Münsingen Münsingen ist finanziell gut dran

Münsingen / ULRIKE BÜHRER-ZÖFEL 17.02.2012
Der Stadt Münsingen gehts finanziell gut - sogar besser als prognostiziert. Und das trotz hoher Investitionen im laufenden Jahr.

Ein Bericht der Partei über die jüngste Versammlung des SPD-Ortsvereins hatte zu Irritationen und Nachfragen in der Gemeinderatssitzung, da in er Bürgerfragestunde, geführt. Die finanzielle Situation der Stadt verschärfe sich, war in dem Artikel zu lesen. Das nun aber sei dort keineswegs so kommuniziert worden, sagt Bürgermeister Mike Münzing. Er war zusammen mit Dr. Eberhard Rapp Gast bei dieser Veranstaltung.

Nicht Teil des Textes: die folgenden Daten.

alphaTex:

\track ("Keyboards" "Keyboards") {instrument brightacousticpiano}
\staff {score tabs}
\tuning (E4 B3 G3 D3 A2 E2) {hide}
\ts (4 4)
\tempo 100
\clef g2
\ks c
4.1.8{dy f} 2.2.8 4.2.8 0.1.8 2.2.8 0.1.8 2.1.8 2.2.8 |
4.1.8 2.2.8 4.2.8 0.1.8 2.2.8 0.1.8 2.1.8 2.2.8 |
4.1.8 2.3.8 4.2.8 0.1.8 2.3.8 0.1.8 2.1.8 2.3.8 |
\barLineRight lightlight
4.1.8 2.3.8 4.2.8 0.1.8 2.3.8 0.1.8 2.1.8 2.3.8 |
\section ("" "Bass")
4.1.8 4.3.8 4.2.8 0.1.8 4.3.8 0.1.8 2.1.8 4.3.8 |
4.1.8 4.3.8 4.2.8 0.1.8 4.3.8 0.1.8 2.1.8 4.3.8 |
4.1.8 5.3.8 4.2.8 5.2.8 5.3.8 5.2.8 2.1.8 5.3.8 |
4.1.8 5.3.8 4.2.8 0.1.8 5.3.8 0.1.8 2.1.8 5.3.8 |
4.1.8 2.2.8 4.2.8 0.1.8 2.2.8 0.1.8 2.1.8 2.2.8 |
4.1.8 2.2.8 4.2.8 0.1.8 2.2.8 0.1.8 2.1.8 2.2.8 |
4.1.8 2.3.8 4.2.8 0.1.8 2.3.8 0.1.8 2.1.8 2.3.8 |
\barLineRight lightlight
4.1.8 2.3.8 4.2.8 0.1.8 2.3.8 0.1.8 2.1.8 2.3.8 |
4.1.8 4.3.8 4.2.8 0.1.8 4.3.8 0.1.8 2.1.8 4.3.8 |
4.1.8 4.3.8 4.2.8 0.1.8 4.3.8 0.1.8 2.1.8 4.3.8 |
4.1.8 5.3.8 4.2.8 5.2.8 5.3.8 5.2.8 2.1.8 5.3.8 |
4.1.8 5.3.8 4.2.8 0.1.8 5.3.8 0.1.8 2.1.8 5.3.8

Denn der Stadt gehts finanziell gut - sogar wesentlich besser als gedacht. Und das gilt sowohl schon für 2011 als auch fürs laufende Haushaltsjahr. 2011 hat die Verwaltung mit einer Negativ-Zuführung vom Verwaltungs- an den Vermögenshaushalt in Höhe von 2,4 Millionen gerechnet, tatsächlich liegt sie nun zwischen minus 120 000 und 140 000 Euro. Kredite musste die Stadt keine aufnehmen und auch nicht so tief in die Rücklagen greifen wie befürchtet.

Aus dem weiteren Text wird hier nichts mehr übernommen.